No existe en la tradición lírica insular ningún poeta más puramente poeta, en el sentido de compositor de versos y como casi exclusiva actividad literaria, que Tomás Morales. Además, recoge, como pocos, el testigo fundacional de Cairasco de Figueroa, compartiendo con él no sólo el rigor formal y la musicalidad, sino también la concepción auroral del espacio isleño como baluarte universal.

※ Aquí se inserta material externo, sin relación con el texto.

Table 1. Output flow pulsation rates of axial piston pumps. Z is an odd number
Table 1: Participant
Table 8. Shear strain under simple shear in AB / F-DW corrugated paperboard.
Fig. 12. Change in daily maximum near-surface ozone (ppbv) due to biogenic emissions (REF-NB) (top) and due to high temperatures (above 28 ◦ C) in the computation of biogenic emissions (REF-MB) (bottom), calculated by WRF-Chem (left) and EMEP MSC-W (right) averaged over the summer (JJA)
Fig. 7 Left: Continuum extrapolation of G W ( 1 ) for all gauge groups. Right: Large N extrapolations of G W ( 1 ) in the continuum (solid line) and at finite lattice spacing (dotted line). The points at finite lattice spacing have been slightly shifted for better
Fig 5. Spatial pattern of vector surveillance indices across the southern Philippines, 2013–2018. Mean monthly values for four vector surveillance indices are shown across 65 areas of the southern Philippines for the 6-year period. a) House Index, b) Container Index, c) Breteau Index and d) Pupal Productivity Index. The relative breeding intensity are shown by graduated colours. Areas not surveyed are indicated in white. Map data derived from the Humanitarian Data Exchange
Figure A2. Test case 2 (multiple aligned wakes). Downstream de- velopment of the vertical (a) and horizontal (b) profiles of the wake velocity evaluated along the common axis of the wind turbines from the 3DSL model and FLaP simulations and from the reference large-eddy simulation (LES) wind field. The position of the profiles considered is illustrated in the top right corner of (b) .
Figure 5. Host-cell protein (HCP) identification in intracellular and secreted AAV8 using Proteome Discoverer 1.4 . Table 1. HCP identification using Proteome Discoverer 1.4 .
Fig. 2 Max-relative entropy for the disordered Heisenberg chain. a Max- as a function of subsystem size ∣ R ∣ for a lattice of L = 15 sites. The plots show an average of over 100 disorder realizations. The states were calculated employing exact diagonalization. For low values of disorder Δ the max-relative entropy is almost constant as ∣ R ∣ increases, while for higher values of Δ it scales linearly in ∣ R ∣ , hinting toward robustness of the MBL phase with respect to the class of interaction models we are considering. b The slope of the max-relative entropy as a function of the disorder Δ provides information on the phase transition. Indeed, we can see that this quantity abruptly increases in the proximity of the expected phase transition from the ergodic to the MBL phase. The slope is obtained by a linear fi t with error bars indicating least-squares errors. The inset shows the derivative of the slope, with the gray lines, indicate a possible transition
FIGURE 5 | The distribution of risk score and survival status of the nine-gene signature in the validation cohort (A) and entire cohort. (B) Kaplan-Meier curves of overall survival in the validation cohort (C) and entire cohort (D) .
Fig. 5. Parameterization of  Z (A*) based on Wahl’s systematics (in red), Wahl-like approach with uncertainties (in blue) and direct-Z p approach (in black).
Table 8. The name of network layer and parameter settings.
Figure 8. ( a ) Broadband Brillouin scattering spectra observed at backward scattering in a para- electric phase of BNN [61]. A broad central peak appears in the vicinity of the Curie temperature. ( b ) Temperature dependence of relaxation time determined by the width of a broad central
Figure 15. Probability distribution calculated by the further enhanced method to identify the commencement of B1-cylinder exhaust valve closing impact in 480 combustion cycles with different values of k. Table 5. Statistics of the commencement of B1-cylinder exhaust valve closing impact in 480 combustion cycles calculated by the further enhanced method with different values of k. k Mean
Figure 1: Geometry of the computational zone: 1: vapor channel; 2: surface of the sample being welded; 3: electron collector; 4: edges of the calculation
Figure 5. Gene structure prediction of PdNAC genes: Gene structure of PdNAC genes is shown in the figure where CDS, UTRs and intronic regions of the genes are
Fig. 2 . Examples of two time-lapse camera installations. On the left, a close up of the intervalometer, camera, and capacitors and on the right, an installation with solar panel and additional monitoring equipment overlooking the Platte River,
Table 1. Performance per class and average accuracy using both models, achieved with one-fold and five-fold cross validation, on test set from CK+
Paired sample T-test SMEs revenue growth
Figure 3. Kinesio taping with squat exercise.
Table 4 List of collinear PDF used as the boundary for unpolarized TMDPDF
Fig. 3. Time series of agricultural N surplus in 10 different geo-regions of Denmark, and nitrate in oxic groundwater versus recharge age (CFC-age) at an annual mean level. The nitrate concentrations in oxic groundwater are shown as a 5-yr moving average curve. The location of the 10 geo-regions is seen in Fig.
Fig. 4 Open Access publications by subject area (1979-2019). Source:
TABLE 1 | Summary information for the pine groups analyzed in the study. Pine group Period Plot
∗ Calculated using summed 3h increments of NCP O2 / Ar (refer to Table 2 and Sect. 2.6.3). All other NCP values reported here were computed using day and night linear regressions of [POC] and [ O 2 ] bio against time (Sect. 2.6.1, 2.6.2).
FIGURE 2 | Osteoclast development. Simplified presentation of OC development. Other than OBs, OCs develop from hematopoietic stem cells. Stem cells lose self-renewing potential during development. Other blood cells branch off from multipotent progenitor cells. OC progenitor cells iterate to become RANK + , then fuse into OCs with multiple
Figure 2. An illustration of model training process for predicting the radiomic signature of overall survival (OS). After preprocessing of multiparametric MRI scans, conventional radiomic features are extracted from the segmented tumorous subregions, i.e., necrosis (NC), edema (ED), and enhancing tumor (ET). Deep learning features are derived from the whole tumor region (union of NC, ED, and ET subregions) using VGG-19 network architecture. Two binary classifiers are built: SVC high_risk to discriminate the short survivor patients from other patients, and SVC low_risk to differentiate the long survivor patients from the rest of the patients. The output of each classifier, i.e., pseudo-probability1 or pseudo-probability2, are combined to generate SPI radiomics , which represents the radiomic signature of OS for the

Para decirlo gráficamente, su emblemática obra Las rosas de Hércules significa, en los albores del siglo XX, la recuperación de la ambición del Templo militante, en los albores del XVII, con la diferencia de que mientras el canónigo se hallaba en su madurez, el médico apenas andaba por sus treintetantos. Cairasco coloca el dron de su mirada cóncava y retrospectiva sobre la Isla, y Morales la aterriza, trocando la desertizada Selva de Doramas en el canto al incipiente trasiego del Puerto de la Luz y de la ciudad comercial, recibiendo al «sonoro Atlántico» a pie de muelle. Es decir, incorpora el tiempo al espacio insular.

A menudo nos olvidamos de que, al igual que Alonso Quesada, tuvo una muerte prematura, lo que multiplica el asombro por la calidad de sus obras. Y, desde luego, no existe en la tradición lírica española, ni tal vez en la tradición hispana, una tríada dialéctica tan compacta como la compuesta por Tomás Morales, Alonso Quesada y Saulo Torón.

Nacidos los tres a mediados de los años 80 del siglo XIX, además de ser verdaderos amigos generacionales, componen una perfecta tríada hegeliana, en la que –por ser didácticos- Morales sería la tesis luminosa, Quesada la antítesis umbría y Torón la síntesis de corte más impresionista.

Ellos se sitúan, por primera y última vez, frente al Puerto, aunque son también el germen del canto ulterior a la Playa; y por primera y última vez, hacen coincidir cosmopolitismo y universalismo, un binomio que se escindirá en las consiguientes vanguardias.